Choosing the Right Deep Cycle Battery

Author: Mr Positive   Date Posted:18 May 2016 

How much capacity is enough when selecting the right deep cycle battery? In this article we cover the basic on choosing the right deep cycle battery to suit common applications.

There are a few basic principles to follow when selecting the correct battery for cyclic applications such as those found in house batteries, renewable energy batteries, marine accessories or dual battery installations.

Firstly, if you are using a battery for cyclic applications such as running lights, accessories, fish finders, radio's, high performance car stereos etc. it is important to make sure you select a deep cycle battery. A deep cycle battery's design and manufacturing process differs from conventional starting lead acid batteries that are found in any car. Deep cycle batteries contain less number of thicker sized lead plates that are designed to provide current for long periods of time. While a starting battery contains a larger quantity of thinner plates, which increases the total surface area to produce very high currents for short periods of time. Although using a conventional starting lead acid battery for cyclic applications will work fine in the short term, it will definitely fail in next to no time.

Now that we have established the necessity of choosing a deep cycle battery for cyclic applications, the next step is working out the required total battery capacity.

This can be calculated very quickly by adding the combined power usage of the various appliances and the number of hours of expected use between charges. For example:

Device Power (w) Usage (Hours Total Watt Hours
Fridge 55 10 550
Lighting 60 4 240
TV 110 2 220
    Total 1010

This table represents the total power consumption of several example appliances between charge cycles. Measured in watt hours, we now know the total power consumption of all the appliances between charge cycles. To establish the battery capacity (measured in amp hours) we then divide this total (watt hour) figure by the battery system voltage.
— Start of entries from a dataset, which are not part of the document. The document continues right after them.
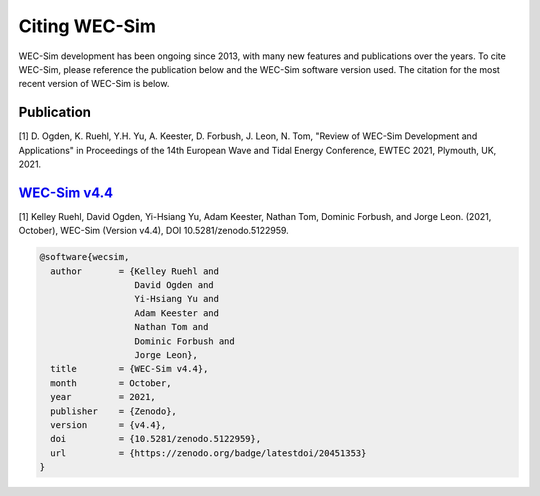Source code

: .. _intro-citation:

Citing WEC-Sim
===============

WEC-Sim development has been ongoing since 2013, with many new features and publications over the years.
To cite WEC-Sim, please reference the publication below and the WEC-Sim software version used.
The citation for the most recent version of WEC-Sim is below.


Publication
------------

[1] D. Ogden, K. Ruehl, Y.H. Yu, A. Keester, D. Forbush, J. Leon, N. Tom, "Review of WEC-Sim Development and Applications" in Proceedings of the 14th European Wave and Tidal Energy Conference, EWTEC 2021, Plymouth, UK, 2021. 


`WEC-Sim v4.4 <https://github.com/WEC-Sim/WEC-Sim/releases/tag/v4.4>`_
------------------------------------------------------------------------

.. NOTE: this citation needs to be revised for each release

[1] Kelley Ruehl, David Ogden, Yi-Hsiang Yu, Adam Keester, Nathan Tom, Dominic Forbush, and Jorge Leon. (2021, October), WEC-Sim (Version v4.4), DOI 10.5281/zenodo.5122959.

.. NOTE: this doi badge is always for the lastest release, it does not need to be updated 

.. image:: https://zenodo.org/badge/20451353.svg
   :target: https://zenodo.org/badge/latestdoi/20451353

.. NOTE: this citation needs to be revised for each release, but the url is always for the latest release and does not need to be updated

.. code-block:: none

	@software{wecsim,
	  author       = {Kelley Ruehl and
	  		  David Ogden and
			  Yi-Hsiang Yu and
			  Adam Keester and
			  Nathan Tom and
			  Dominic Forbush and
			  Jorge Leon},
	  title        = {WEC-Sim v4.4},
	  month        = October,
	  year         = 2021,
	  publisher    = {Zenodo},
	  version      = {v4.4},
	  doi          = {10.5281/zenodo.5122959},
	  url          = {https://zenodo.org/badge/latestdoi/20451353}
	}
    


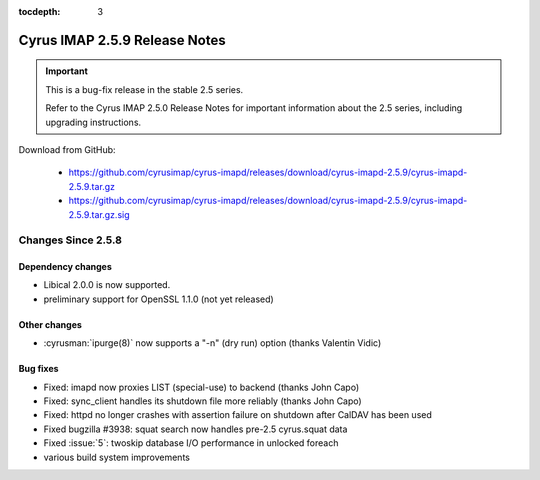 :tocdepth: 3

==============================
Cyrus IMAP 2.5.9 Release Notes
==============================

.. IMPORTANT::

    This is a bug-fix release in the stable 2.5 series.

    Refer to the Cyrus IMAP 2.5.0 Release Notes for important information
    about the 2.5 series, including upgrading instructions.

Download from GitHub:

    *   https://github.com/cyrusimap/cyrus-imapd/releases/download/cyrus-imapd-2.5.9/cyrus-imapd-2.5.9.tar.gz
    *   https://github.com/cyrusimap/cyrus-imapd/releases/download/cyrus-imapd-2.5.9/cyrus-imapd-2.5.9.tar.gz.sig

.. _relnotes-2.5.9-changes:

Changes Since 2.5.8
===================

Dependency changes
------------------

* Libical 2.0.0 is now supported.
* preliminary support for OpenSSL 1.1.0 (not yet released)

Other changes
-------------

* :cyrusman:`ipurge(8)` now supports a "-n" (dry run) option (thanks Valentin Vidic)

Bug fixes
---------

* Fixed: imapd now proxies LIST (special-use) to backend (thanks John Capo)
* Fixed: sync_client handles its shutdown file more reliably (thanks John Capo)
* Fixed: httpd no longer crashes with assertion failure on shutdown after
  CalDAV has been used
* Fixed bugzilla #3938: squat search now handles pre-2.5 cyrus.squat data
* Fixed :issue:`5`: twoskip database I/O performance in unlocked foreach
* various build system improvements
In a 12v system this would be 84 Ahr.

This is a simple calculation and electric systems are not always perfect, as a result it pays to leave a little head room. Traditionally, we would recommend 30% power in reserve. In critical systems or systems that have much higher loads, it is preferred to work with 50% or more capacity in reserve. This allows for unexpected emergency situations.

Every appliance; fridge, fan, lighting, computers, stereos will have a power consumption rating (measured in Watt). These ratings are either displayed directly on the device or on the device power supply. Bearing in mind that no device consumes power evenly and exactly to the manufacturer rating. Idle devices consume much less power, devices under load consume more power. This is a rough calculation to gauge battery size or battery bank size for general applications.

It is also possible to actually measure an appliances power consumption over a set time period such as 24 hours or a week using an AC power meter or a DC watt meter for DC devices such as motors, LED lighting etc.